Paisajes elaborados, no consumidos

Paisajes elaborados, no consumidos
Paisajes elaborados, no consumidos
Heraldo

Buena parte de la gente, exhausta anímicamente por la pandemia y la posterior guerra de Ucrania, esperaba el verano para expandirse hacia lugares distintos a las ciudades heridas.

A veces importa más abandonar el lugar de vida que el destino. Por eso se pierde buena parte de lo que cuenta cada paisaje visitado, que en palabras de Juan Ramón Jiménez se compondrá de una multitud de elementos esenciales, sin contar con los detalles más insignificantes, que, a veces, son los más significativos.

Cada paisaje tiene varias dimensiones, nos contaba el ecólogo F. González Bernáldez, pues tanto importa lo que se ve como las relaciones implícitas que se nos escapan. Este científico, nos dejó en la orfandad naturalista hace ahora 30 años, un 16 de junio. De él aprendimos a valorar la riqueza de paisajes antes denostados o mal interpretados, como la estepa de Los Monegros, que rara vez constituye un paisaje que visitar de vez en cuando. Se prefiere el bosque frondoso o la aventura, que se oferta turísticamente desde el Aneto hasta el sur de Teruel. ¿Será una consecuencia cultural de los cuentos infantiles o los documentales de Rodríguez de la Fuente o J. Cousteau?

Los lugares promocionados una y otra vez motivan la concentración de mucha gente en pocos sitios. Entonces, el entramado biogeográfico enmudece ante el turismo masivo. La visita se convierte en un estar que apenas remueve pensamientos valorativos. Hay gente a la que no importa huir de una aglomeración para meterse en otra: ese efímero lugar de paso, tipo agencia de viajes y muy consumido actualmente. Todo está demasiado antropizado, hasta el aire que da vida al enclave, hasta la cima del Aneto; acaso contaminado por el comercio o la diversión. Por eso las imágenes no pasan más allá de los ojos.

Sin embargo un lugar no es nada si alguien no lo observa con atención, trata de aprehender aquello que está bien visible, y se pregunta por la oculta urdimbre que a lo largo de siglos lo ha configurado. Casi cualquier paisaje puede convertirse en un estado de ánimo que relaciona pasado, presente y futuro. Seguramente nos hablará, incluso con vivacidad por medio de sus bioindicadores.

Observar un paisaje es construir enlaces con él. Se necesita cierta habilidad e intención para componer un bosquejo mental que enriquezca las experiencias anteriores y todo junto forme el bagaje cultural interpretativo. En cierta manera, todas y cada una de nuestras vivencias son huecos llenos de algo, que a la vez suponen una experimentación en la propia concepción. Así se evita que se disuelva enseguida el eco del paisaje concreto.

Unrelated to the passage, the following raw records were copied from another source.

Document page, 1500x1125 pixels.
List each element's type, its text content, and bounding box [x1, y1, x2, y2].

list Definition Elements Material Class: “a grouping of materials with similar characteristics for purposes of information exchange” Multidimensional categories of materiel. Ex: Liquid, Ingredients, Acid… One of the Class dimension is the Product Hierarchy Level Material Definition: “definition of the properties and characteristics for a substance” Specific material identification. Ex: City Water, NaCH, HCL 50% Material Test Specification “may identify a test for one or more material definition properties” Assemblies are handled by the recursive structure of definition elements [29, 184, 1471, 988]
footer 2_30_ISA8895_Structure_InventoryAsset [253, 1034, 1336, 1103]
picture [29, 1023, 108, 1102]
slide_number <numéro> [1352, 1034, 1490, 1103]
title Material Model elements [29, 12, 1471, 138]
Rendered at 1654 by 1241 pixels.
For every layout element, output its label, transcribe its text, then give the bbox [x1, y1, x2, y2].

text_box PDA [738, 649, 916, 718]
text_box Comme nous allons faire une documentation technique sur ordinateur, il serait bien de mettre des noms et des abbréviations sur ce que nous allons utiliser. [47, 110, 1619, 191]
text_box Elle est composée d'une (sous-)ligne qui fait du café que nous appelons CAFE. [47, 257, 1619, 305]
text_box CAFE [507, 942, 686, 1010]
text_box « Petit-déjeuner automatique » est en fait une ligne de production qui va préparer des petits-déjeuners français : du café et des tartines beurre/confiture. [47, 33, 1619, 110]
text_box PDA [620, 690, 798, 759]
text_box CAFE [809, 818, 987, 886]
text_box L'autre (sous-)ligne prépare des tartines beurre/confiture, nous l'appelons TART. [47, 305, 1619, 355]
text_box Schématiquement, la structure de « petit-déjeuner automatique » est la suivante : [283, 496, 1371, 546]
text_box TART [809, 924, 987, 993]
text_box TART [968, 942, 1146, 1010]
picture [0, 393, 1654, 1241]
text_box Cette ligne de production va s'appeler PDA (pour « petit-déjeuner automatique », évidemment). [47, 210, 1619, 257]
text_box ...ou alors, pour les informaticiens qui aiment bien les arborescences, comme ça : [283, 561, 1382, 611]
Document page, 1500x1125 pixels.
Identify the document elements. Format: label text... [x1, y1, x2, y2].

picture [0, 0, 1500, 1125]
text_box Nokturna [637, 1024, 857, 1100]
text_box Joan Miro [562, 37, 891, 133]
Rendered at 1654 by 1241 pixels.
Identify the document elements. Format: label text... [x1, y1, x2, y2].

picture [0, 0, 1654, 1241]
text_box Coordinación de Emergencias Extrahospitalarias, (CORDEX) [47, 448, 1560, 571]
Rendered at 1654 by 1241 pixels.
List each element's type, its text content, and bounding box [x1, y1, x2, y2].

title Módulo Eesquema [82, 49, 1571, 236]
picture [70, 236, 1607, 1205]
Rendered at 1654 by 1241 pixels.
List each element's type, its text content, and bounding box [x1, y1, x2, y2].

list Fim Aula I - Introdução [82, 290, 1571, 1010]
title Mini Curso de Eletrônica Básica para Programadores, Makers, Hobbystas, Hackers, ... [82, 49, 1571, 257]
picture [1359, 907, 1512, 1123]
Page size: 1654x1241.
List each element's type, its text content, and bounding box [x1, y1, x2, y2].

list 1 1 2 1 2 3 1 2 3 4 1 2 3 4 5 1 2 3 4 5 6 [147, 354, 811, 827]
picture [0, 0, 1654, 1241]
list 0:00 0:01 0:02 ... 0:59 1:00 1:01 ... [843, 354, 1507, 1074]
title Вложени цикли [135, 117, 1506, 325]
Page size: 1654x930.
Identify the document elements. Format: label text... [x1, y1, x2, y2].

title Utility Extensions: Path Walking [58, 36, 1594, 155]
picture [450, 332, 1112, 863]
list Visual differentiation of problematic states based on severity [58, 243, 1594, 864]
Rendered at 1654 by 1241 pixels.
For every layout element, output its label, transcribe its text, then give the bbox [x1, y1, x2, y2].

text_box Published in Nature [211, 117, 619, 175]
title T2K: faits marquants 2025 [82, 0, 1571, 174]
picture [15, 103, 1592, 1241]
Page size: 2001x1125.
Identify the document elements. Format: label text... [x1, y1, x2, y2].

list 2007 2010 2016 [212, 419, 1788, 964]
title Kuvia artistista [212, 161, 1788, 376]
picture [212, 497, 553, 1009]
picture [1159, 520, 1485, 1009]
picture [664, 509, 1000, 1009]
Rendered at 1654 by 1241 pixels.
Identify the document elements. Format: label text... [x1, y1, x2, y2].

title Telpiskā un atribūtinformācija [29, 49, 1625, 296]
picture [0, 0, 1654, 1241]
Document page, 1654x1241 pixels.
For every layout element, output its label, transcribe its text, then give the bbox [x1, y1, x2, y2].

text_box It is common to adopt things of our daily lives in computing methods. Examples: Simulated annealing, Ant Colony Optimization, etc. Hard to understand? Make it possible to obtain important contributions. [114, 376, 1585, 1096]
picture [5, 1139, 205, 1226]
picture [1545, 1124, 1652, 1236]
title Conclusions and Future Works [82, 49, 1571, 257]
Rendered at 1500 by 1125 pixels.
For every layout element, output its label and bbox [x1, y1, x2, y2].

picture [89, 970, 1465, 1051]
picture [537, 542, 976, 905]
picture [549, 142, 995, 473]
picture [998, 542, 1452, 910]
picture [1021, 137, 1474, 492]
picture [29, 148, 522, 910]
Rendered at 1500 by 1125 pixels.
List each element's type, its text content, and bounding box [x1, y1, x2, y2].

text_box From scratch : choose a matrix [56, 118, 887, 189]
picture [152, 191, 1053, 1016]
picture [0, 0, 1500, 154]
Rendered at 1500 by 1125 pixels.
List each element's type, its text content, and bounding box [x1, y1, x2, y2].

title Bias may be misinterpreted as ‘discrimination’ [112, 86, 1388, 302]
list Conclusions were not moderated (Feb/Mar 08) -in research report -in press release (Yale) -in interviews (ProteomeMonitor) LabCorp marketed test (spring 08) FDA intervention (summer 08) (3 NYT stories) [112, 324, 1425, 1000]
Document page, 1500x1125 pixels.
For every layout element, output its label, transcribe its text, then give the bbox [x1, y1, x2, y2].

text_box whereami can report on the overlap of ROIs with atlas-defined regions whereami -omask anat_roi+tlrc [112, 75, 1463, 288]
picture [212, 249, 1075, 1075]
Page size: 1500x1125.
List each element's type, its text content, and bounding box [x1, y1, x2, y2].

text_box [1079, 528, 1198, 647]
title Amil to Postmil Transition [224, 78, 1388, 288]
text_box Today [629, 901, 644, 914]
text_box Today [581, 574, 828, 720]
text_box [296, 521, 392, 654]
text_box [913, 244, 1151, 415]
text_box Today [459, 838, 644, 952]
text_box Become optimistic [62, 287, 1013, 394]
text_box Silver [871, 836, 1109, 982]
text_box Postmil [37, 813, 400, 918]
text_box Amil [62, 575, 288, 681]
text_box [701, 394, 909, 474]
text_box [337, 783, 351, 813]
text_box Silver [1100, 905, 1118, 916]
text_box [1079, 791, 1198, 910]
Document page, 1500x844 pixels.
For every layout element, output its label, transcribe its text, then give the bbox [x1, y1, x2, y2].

Si no nos limitamos a estar ante un paisaje, sino que damos significado a lo que se observa, casi cualquier paisaje puede convertirse en un estado de ánimo que
relaciona pasado, presente y futuro

No nos limitemos a estar ante un paisaje. Demos significado a lo que se observa. Mejor cuando la captura se hace en compañía, otra mirada que coincide o no con la nuestra; ambas se enriquecen. Hay toda una cierta geometría experimental en la construcción que cada cual hace del lugar visitado. El verdadero deseo exige saber mirar, ser capaz de componer un bosquejo mental que intercambie señales con el territorio. Por eso, aquí encaja aquello que decía la antropóloga Kaori O’Conner de que "la más importante relación entre las personas y el paisaje no es estar en él, sino dejar que él esté dentro de ti". Importa más la memoria construida que el momento vivido. No se pueden comparar unos tomillos con un abeto, ni una menguada balsa con el Ebro, ni la estepa con la superatractiva nieve. Pero cada cual es rico en atributos y cumple su función. "Lo esencial es invisible a los ojos", manifestaba el Principito de Saint-Exupéry. Nuestra imaginación es la que observa y ve.

Existe una tendencia arrasadora hacia los lugares singulares, a veces solo para recoger la instantánea e intercambiarla con otras que nos envían amistades o familia. Los urbanitas, en cierta manera todos los somos, quieren parecerse más que nunca a los ruralitas, que a su vez se han acopiado de tics urbanitas. Un paisaje es sublime si captamos la compleja biodiversidad que muestra o esconde, que también podemos poner en peligro. No es sencilla la misión de encontrarse a sí mismo en el paisaje, ver desde dentro enseña más que una simple panorámica. Intentémoslo en este verano de reposición del ánimo y de expansión de los horizontes personales.

Elaboremos nuestro propio paisaje y dejemos el mínimo rastro en el lugar.